- Task prompt
Return every line of the records below verbatim, keeping the original order and line breaks.

- Exercise inputs
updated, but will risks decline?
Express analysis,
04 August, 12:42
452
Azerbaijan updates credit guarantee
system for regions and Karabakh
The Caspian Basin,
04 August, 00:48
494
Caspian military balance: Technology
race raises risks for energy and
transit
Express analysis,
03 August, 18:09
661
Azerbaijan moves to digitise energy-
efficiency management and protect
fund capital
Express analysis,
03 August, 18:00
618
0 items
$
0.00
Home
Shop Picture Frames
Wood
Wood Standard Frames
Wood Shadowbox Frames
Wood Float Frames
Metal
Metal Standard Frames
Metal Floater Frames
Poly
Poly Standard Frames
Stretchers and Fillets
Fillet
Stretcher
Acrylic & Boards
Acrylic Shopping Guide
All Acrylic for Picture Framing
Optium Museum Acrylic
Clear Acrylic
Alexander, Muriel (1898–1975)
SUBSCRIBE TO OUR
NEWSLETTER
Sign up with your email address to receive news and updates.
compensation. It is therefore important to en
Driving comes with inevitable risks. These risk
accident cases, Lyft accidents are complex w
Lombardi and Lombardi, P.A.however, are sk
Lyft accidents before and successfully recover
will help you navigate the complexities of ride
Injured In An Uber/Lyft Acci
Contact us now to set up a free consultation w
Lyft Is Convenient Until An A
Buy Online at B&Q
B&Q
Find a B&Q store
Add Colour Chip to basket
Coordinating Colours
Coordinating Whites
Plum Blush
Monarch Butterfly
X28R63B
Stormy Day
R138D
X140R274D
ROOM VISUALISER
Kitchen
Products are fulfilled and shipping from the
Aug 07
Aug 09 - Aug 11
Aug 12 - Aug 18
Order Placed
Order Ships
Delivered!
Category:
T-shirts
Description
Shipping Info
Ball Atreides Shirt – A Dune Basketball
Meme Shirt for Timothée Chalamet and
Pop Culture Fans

- Answer to this exercise
updated, but will risks decline?
Express analysis,
04 August, 12:42
452
Azerbaijan updates credit guarantee
system for regions and Karabakh
The Caspian Basin,
04 August, 00:48
494
Caspian military balance: Technology
race raises risks for energy and
transit
Express analysis,
03 August, 18:09
661
Azerbaijan moves to digitise energy-
efficiency management and protect
fund capital
Express analysis,
03 August, 18:00
618
0 items
$
0.00
Home
Shop Picture Frames
Wood
Wood Standard Frames
Wood Shadowbox Frames
Wood Float Frames
Metal
Metal Standard Frames
Metal Floater Frames
Poly
Poly Standard Frames
Stretchers and Fillets
Fillet
Stretcher
Acrylic & Boards
Acrylic Shopping Guide
All Acrylic for Picture Framing
Optium Museum Acrylic
Clear Acrylic
Alexander, Muriel (1898–1975)
SUBSCRIBE TO OUR
NEWSLETTER
Sign up with your email address to receive news and updates.
compensation. It is therefore important to en
Driving comes with inevitable risks. These risk
accident cases, Lyft accidents are complex w
Lombardi and Lombardi, P.A.however, are sk
Lyft accidents before and successfully recover
will help you navigate the complexities of ride
Injured In An Uber/Lyft Acci
Contact us now to set up a free consultation w
Lyft Is Convenient Until An A
Buy Online at B&Q
B&Q
Find a B&Q store
Add Colour Chip to basket
Coordinating Colours
Coordinating Whites
Plum Blush
Monarch Butterfly
X28R63B
Stormy Day
R138D
X140R274D
ROOM VISUALISER
Kitchen
Products are fulfilled and shipping from the
Aug 07
Aug 09 - Aug 11
Aug 12 - Aug 18
Order Placed
Order Ships
Delivered!
Category:
T-shirts
Description
Shipping Info
Ball Atreides Shirt – A Dune Basketball
Meme Shirt for Timothée Chalamet and
Pop Culture Fans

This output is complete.